We need to establish specialist high-level teams to plan implementation using a phased-in approach. The current capability is vastly inadequate to meet the Herculean task that lies ahead. For example, China — where the state sector is efficient, big and dominant — has partially liberalised healthcare to allow for private firms targeting the upper middle class, albeit under stringent win-win conditions that leverage resources without weakening the universal healthcare system. Companies such as Discovery are growing in the UK, given the inefficiencies of the National Health Service (NHS), undermining the idea of universal health coverage.

In short, we will require multiskilled people to plan and implement NHI. They must include data scientists, health economists, physicians, public health practitioners, actuarial scientists, town planners, engineers, strategic communicators, pharmacists, social workers, public finance experts, designers, scenarios planners, accountants, lawyers, sociologists, demographers, strategic procurement specialists, and a wide range of other people whose skills are needed to undertake such a huge project.

Success will depend on rolling out a huge infrastructure build and improvement programme as part of the core priorities of the seventh administration. The people will embrace NHI as a game-changer if facilities meet the minimum requirements for a healthcare facility and look suitable for patient care. The project will create jobs and boost the construction sector, thus linking economic and social objectives.

Creating the most sophisticated information and communications technology (ICT) department with the best computer engineering, data science and cybersecurity expertise money can buy will set NHI apart. The government may collaborate with companies that already have advanced ICT capabilities.

Seasoned experts who have mastered their craft could be seconded from organisations such as the South African Revenue Service, the SKA project, and the Council for Scientific and Industrial Research to conceptualise the data architecture needed to make NHI succeed. Appointing relevant teams will be critical to protect day-to-day operations and prevent potential malfeasance, such as fraud and corruption.

An effective stakeholder management, public engagement and mass communications programme is required to win the battle against misinformation. It is well understood that capital will not accept NHI lying down — they have declared as much. After all, the state neither intends nor has the constitutional authority to close down the private healthcare system, since NHI is not a proposal for the nationalisation of, for example, Bonitas, Discovery and Netcare.

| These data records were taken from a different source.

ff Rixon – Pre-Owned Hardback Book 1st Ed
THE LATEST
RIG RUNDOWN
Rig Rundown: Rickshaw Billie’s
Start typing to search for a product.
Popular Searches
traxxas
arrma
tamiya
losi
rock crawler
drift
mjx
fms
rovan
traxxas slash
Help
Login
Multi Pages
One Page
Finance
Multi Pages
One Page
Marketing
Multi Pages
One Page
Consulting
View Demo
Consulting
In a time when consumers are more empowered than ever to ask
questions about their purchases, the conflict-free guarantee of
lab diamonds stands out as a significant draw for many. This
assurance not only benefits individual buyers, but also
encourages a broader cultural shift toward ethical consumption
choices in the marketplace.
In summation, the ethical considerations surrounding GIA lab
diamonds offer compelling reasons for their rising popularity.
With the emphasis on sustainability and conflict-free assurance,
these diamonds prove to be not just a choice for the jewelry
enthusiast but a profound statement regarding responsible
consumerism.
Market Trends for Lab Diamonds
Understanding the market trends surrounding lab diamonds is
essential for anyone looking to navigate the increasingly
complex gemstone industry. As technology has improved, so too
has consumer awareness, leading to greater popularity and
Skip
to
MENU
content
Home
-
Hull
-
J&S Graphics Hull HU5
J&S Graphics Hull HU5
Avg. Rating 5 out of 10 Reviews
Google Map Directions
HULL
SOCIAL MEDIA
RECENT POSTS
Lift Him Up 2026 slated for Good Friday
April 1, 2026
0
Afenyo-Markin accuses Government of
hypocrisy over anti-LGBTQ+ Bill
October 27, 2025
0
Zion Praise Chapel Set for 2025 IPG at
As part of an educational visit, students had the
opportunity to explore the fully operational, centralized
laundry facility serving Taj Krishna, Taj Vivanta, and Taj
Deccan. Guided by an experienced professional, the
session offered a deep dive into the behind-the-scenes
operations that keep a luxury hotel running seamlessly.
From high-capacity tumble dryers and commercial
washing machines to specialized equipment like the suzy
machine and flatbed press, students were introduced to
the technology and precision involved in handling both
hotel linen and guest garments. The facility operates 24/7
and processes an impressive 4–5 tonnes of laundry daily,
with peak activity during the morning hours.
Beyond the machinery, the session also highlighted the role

As in communist China, the private healthcare system will persist. Its demise will come about only when there are positive breakthroughs in public healthcare. In countries such as Sweden, Rwanda and Singapore, it makes no sense to set up a private school because public education is of such a good quality.

However, NHI will collapse if it is unable to meet the expectations of the majority of South Africans. An effective communications programme requires money, not for meaningless advertisements and shoddy public relations products, but a “love-back” investment that is sustainable, credible, trustworthy and transparent.

Meanwhile, we should not believe those who think citizens’ rights of access to universal healthcare can be restricted in a liberal democracy. Public policymaking is not a randomised control trial where variables can be lined up, tracked and accounted for. Government is a vortex that requires a balance of professionalism, patriotism and courage to survive. The efficacy of the public healthcare sector, not government policy, will shrink the private healthcare system. 

Fortunately, all parties agree it will take years, if not decades, to build the NHI into a flourishing system. If we learn from some of the notable programmes the government has implemented over the past few years, we will make noteworthy breakthroughs in the next decade. That is what statecraft is about: understanding your limitations and increasing your means, all of which are consequences of learning.

• Ngcaweni writes from Fudan University in Shanghai, where he is a visiting professor. He is the director-general of the National School of Government. The views expressed here are his own.